The Minister for Finance and Economic Planning will also present an update on the implementation of public investment projects and the chief executive of the Rwanda Governance Board will present the Government Scorecard.

According to Mirembe, 70 per cent of the commitments made during the 2014 retreat have been achieved.

“About 30 per cent of the remaining commitments are on the watch [list], while one is pending,” Mirembe said.

Part of the 42 resolutions made at the previous retreat, included o improving the process of negotiation, drafting and management of contracts between the government and private companies with the aim of ensuring proper implementation.

“This was achieved through several mechanisms put in place by the ministry of justice including training of legal officers,” Mirembe said.

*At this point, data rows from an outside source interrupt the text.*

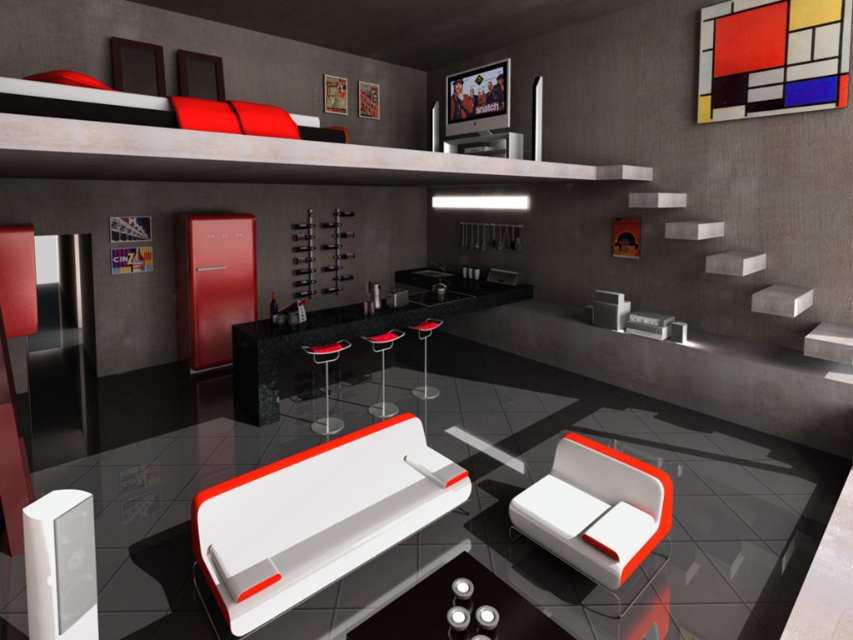
Question: Which object is the closest to the transparent plastic stool at center?

Choices:
 (A) red matte painting at upper right
 (B) red leather stool at center
 (C) white matte couch at center

Answer: (B)

Question: Is white matte couch at lower right smaller than matte black stool at center?

Choices:
 (A) yes
 (B) no

Answer: (B)

Question: Considering the real-world distances, which object is closest to the matte black stool at center?

Choices:
 (A) transparent plastic stool at center
 (B) red matte painting at upper right

Answer: (A)

Question: Is red matte painting at upper right in front of white matte couch at lower right?

Choices:
 (A) yes
 (B) no

Answer: (B)

Question: Considering the real-world distances, which object is farthest from the concrete stairs at upper right?

Choices:
 (A) red matte painting at upper right
 (B) white matte couch at center
 (C) matte black stool at center

Answer: (B)

Question: In this image, where is concrete stairs at upper right located relative to red leather stool at center?

Choices:
 (A) above
 (B) below

Answer: (A)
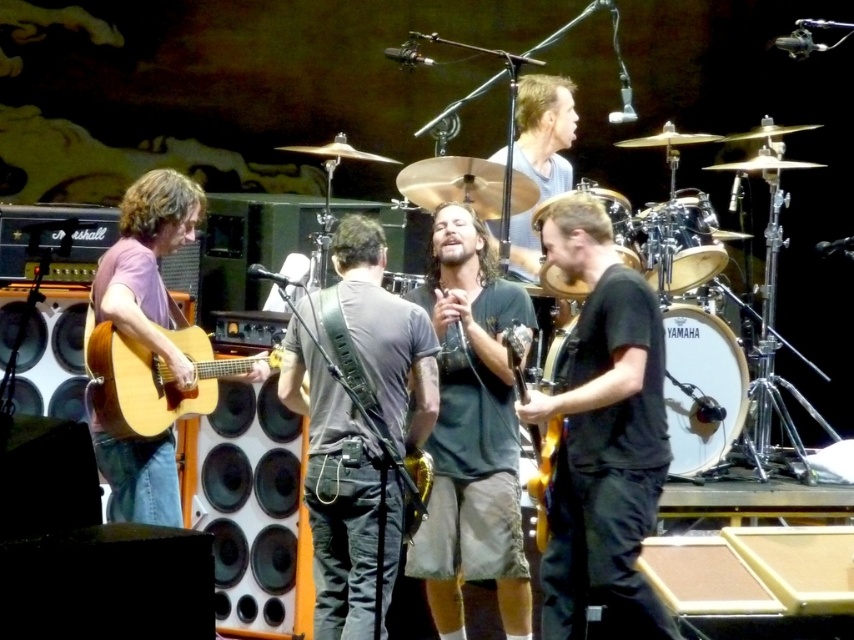
Question: Does dark gray t-shirt at center have a smaller size compared to wooden drum at center?

Choices:
 (A) yes
 (B) no

Answer: (B)

Question: Does matte brown guitar at left appear over white drumhead at center?

Choices:
 (A) no
 (B) yes

Answer: (B)

Question: Which of the following is the farthest from the observer?

Choices:
 (A) (720, 353)
 (B) (545, 204)
 (C) (452, 586)
 (D) (617, 586)

Answer: (A)

Question: Which point appears farthest from the camera in this image?

Choices:
 (A) (515, 348)
 (B) (322, 576)
 (C) (619, 228)

Answer: (C)

Question: Does black drum at center have a larger size compared to glossy wood guitar at center?

Choices:
 (A) no
 (B) yes

Answer: (A)

Question: Which point is farther to the camera?

Choices:
 (A) white drumhead at center
 (B) glossy wood guitar at center
 (C) smooth gray shirt at upper center

Answer: (C)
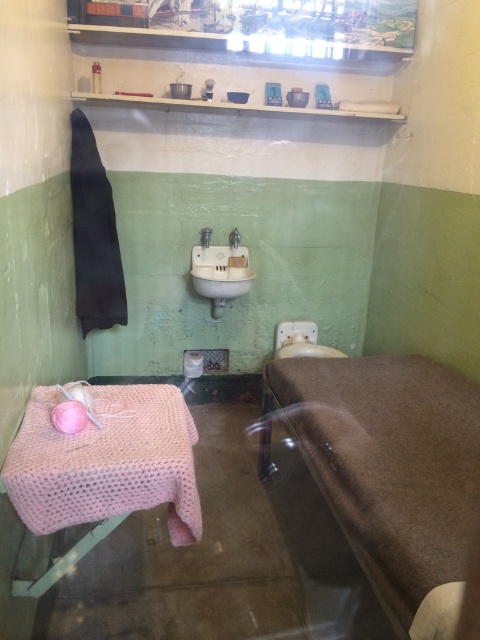
Question: Which of the following is the farthest from the observer?

Choices:
 (A) 165,416
 (B) 298,339
 (C) 203,230

Answer: (B)

Question: Which object is the closest to the white glossy sink at center?

Choices:
 (A) matte white faucet at upper center
 (B) satin silver faucet at center

Answer: (A)

Question: Can you confirm if white glossy sink at center is positioned below white plastic toilet bowl at center?

Choices:
 (A) yes
 (B) no

Answer: (B)

Question: Is white glossy sink at center smaller than white plastic toilet bowl at center?

Choices:
 (A) yes
 (B) no

Answer: (B)

Question: In this image, where is pink knitted tablecloth at lower left located relative to satin silver faucet at center?

Choices:
 (A) below
 (B) above

Answer: (A)

Question: Which of these objects is positioned closest to the satin silver faucet at center?

Choices:
 (A) white plastic toilet bowl at center
 (B) white glossy sink at center
 (C) matte white faucet at upper center
 (D) pink knitted tablecloth at lower left

Answer: (C)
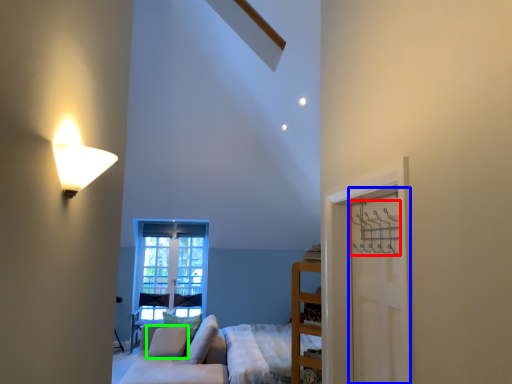
Question: Which object is the farthest from hanger (highlighted by a red box)? Choose among these: door (highlighted by a blue box) or pillow (highlighted by a green box).

Choices:
 (A) door
 (B) pillow

Answer: (B)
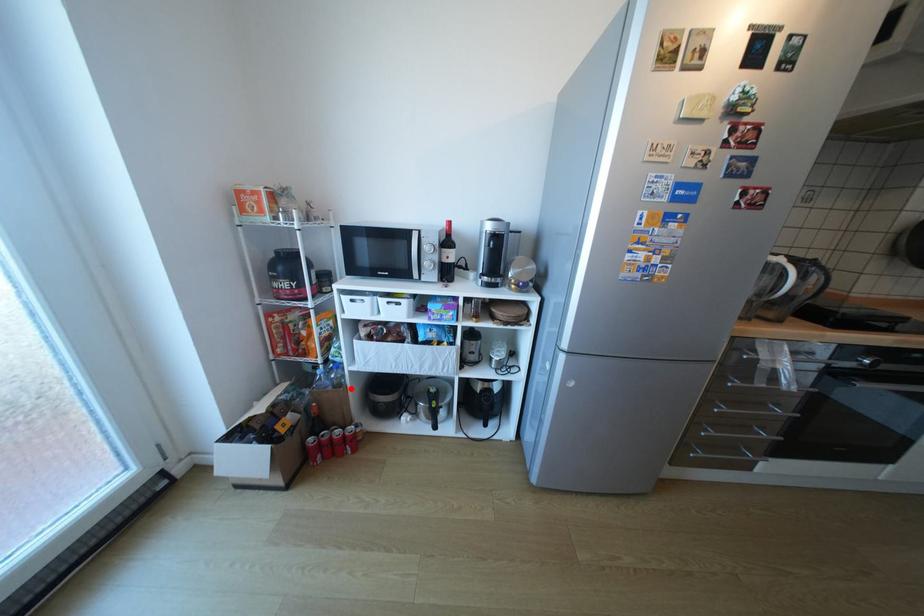
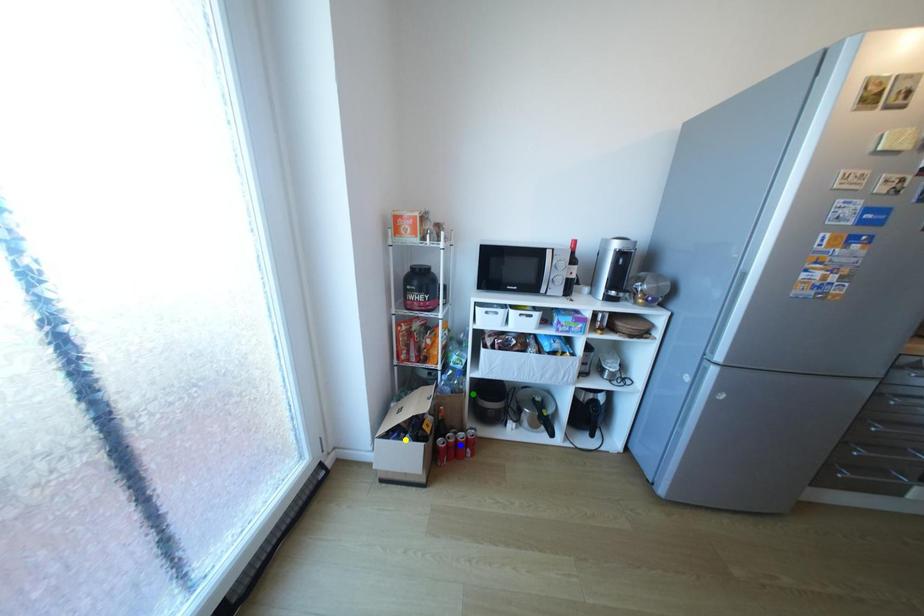
Question: I am providing you with two images of the same scene from different viewpoints. A red point is marked on the first image. You are given multiple points on the second image. Can you choose the point in image 2 that corresponds to the point in image 1?

Choices:
 (A) yellow point
 (B) blue point
 (C) green point

Answer: (C)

 Other major highlights of the 2014 retreat included concerns related to individuals involved in the mismanagement of government projects that caused losses to taxpayers.

 According to Mirembe, 30 case files of public servants have been opened by the Judiciary and now being handled by the courts.

Pending issues include Ubudehe classification, which, according to Mirembe, would be done by May, revamping of some institutions such as Onatracom and the Post Office and developing a policy and legal framework on low cost housing.

“There is work in progress to achieve these set goals like the low cost housing policy is in its advanced stage. The reasons as to why some goals are not fully achieved is mainly because they are long term targets that may take more than a year to accomplish,” Mirembe said.